TASK PROMPT: Can you transcribe everything below, from the start of the records down to and including the line containing "6 h 51 min 05 s", word for word?

※ ※ ※

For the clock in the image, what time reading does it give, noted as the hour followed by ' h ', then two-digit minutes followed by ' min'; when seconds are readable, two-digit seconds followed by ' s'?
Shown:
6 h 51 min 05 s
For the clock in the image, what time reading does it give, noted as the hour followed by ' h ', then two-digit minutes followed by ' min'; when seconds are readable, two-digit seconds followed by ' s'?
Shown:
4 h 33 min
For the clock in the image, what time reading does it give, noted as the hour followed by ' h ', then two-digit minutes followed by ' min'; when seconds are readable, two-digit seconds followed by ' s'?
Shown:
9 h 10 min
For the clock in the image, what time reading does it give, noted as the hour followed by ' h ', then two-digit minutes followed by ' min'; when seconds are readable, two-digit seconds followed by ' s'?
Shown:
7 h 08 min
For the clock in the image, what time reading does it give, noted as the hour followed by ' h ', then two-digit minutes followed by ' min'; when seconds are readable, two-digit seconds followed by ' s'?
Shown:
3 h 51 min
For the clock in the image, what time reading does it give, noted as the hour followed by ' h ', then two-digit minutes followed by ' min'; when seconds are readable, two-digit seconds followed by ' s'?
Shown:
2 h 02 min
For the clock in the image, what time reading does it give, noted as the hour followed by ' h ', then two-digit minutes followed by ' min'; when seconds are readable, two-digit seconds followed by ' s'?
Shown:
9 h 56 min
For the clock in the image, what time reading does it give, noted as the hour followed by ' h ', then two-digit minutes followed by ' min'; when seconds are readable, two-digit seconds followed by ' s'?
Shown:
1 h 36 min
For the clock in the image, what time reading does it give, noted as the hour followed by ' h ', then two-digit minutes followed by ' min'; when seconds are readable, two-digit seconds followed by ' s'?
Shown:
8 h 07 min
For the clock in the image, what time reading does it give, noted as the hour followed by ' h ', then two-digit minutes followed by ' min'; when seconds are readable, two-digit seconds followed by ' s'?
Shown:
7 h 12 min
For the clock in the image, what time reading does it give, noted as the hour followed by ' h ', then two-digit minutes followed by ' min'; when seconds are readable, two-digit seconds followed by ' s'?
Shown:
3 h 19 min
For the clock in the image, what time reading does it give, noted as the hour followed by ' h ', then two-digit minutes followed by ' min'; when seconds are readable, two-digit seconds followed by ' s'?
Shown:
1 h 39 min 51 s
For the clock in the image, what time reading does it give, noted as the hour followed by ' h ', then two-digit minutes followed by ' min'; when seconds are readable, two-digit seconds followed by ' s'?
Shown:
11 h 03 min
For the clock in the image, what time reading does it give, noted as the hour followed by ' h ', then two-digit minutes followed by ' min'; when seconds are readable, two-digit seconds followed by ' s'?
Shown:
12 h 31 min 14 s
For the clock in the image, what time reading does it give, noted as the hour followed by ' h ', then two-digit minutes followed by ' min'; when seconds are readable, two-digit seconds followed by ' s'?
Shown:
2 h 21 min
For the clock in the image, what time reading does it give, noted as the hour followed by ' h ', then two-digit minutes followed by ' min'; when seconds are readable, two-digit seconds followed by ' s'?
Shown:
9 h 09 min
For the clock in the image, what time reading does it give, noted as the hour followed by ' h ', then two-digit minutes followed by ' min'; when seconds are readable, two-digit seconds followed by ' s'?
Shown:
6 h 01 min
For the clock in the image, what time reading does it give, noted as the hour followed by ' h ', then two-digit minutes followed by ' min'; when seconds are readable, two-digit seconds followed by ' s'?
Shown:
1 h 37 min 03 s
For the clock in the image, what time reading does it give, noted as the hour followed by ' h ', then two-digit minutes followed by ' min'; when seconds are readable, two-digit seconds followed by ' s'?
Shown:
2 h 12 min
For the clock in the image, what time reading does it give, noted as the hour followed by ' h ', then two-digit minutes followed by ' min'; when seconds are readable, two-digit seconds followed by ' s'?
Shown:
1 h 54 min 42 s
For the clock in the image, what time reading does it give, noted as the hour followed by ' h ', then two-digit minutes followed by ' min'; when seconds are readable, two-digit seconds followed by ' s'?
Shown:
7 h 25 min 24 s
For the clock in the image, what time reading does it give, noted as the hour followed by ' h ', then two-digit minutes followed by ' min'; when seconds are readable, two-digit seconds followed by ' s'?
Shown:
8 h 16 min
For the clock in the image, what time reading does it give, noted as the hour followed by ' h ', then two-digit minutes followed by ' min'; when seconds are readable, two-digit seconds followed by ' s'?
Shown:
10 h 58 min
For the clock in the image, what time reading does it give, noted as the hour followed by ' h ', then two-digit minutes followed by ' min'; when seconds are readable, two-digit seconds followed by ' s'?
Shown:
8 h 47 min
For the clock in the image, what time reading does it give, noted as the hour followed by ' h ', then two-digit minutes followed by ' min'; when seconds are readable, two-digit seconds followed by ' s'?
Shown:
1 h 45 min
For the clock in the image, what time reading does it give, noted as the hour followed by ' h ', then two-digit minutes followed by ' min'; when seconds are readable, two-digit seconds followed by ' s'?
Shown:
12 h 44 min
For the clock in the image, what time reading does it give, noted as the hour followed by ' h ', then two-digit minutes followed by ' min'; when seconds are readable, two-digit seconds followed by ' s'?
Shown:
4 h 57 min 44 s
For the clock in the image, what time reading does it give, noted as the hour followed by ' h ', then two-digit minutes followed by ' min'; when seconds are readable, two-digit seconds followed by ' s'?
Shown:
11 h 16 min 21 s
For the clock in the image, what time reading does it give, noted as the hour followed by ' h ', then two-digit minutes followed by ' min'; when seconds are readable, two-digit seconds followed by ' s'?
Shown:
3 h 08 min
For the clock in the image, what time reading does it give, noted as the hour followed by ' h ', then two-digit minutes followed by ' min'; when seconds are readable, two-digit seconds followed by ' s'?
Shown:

※ ※ ※

TASK SOLUTION:
For the clock in the image, what time reading does it give, noted as the hour followed by ' h ', then two-digit minutes followed by ' min'; when seconds are readable, two-digit seconds followed by ' s'?
Shown:
6 h 51 min 05 s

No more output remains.